I found that when it came to unstick the towers, it was easiest to pull the rolls out without the al. foil and the remove the al. foil separately. Would have been easier to remove in one lot if they had been the thinner rolls found in wrapping paper etc. Or if I’d used more butter in the greasing.

Before towers were squared off with knife. I don’t actually think they did slump that much when baking, I think this is just me.
I squared up the walls and towers with a bread knife. The pastry (when freshly baked) was firm (slightly crumbly) but was able to withstand the serrated edge knife enough to give an even enough cut. (Any unevenness was my bad at this point because of impatience)


Fiddling with how the walls and towers should be positioned.

I cut slices of a cheap brie cheese off, so that it was thin slices of rind with brie, microwaved them for ten second and used the melty goodness as a mortar to stick the walls and towers together. I could have done a better job here. The towers were uneven so there was some guess work in making them more stable and finding the best place to put the walls so that they were together as much as possible.

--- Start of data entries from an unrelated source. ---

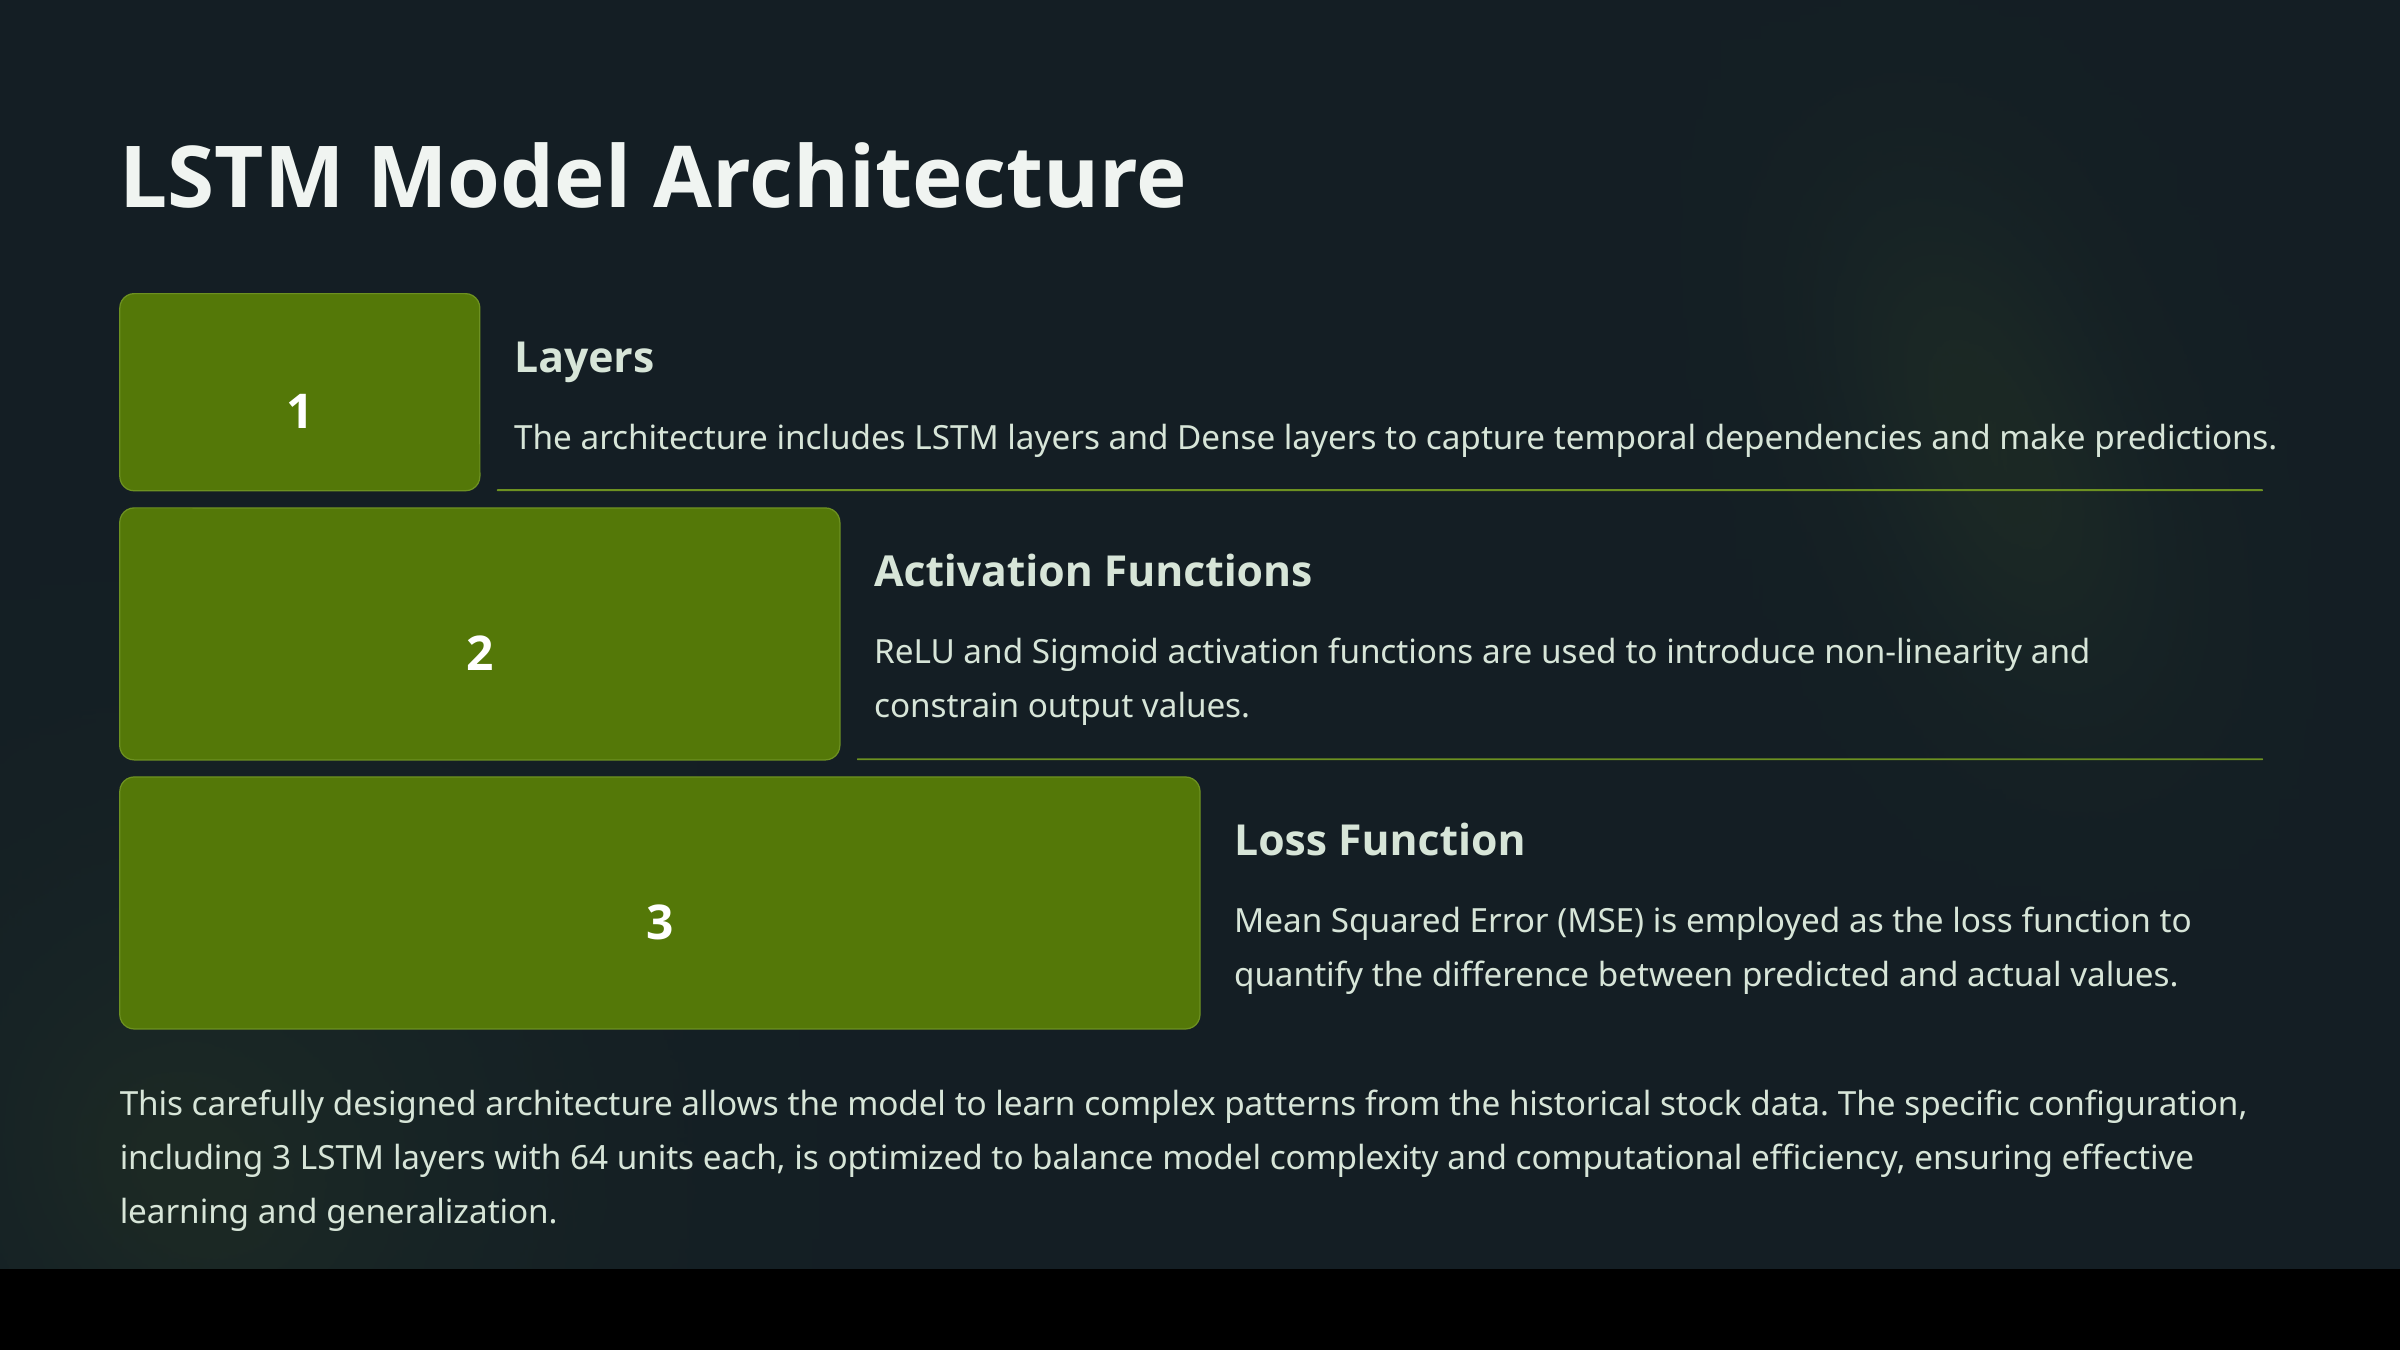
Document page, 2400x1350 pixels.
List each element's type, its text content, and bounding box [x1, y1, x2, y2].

text_box 3 [635, 872, 684, 934]
text_box ReLU and Sigmoid activation functions are used to introduce non-linearity and constrain output values. [874, 616, 2246, 726]
text_box 2 [455, 603, 504, 664]
text_box Mean Squared Error (MSE) is employed as the loss function to quantify the difference between predicted and actual values. [1234, 885, 2246, 995]
text_box LSTM Model Architecture [119, 118, 1850, 226]
text_box [119, 293, 480, 491]
text_box Loss Function [1234, 811, 1706, 865]
text_box Activation Functions [874, 542, 1572, 596]
text_box The architecture includes LSTM layers and Dense layers to capture temporal dependencies and make predictions. [514, 401, 2216, 457]
text_box 1 [275, 362, 324, 423]
text_box [119, 507, 840, 760]
text_box This carefully designed architecture allows the model to learn complex patterns from the historical stock data. The specific configuration, including 3 LSTM layers with 64 units each, is optimized to balance model complexity and computational efficiency, ensuring effective learning and generalization. [119, 1067, 2281, 1232]
text_box Layers [514, 327, 942, 382]
text_box [0, 1269, 2400, 1350]
text_box [119, 776, 1201, 1029]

It was actually pretty easy to use the cheese as a mortar and it held together pretty well. The main issue was that the towers and wall edges, despite surgery with bread knife, were not perfectly in alignment with each other, which I think is something I could get better at with practice. I would also make the towers stick out more next time but I was worried about the positioning of the towers and the walls and their relative straightness. But, it still looks a look like Welsh Castles so….

I also deconstructed the tower, wrapped it up put it in the fridge and then reconstructed with fresh brie cheese two days later and it held up to that really well. Walls and tower were softer than they were when freshly baked but still very edible. It goes extremely well with the cheese, and I think that for a feast I would bring it out at the start, with additional bread, cheese, pickles and other antipasto type feast starters and let it be broken down and eaten with the cheese.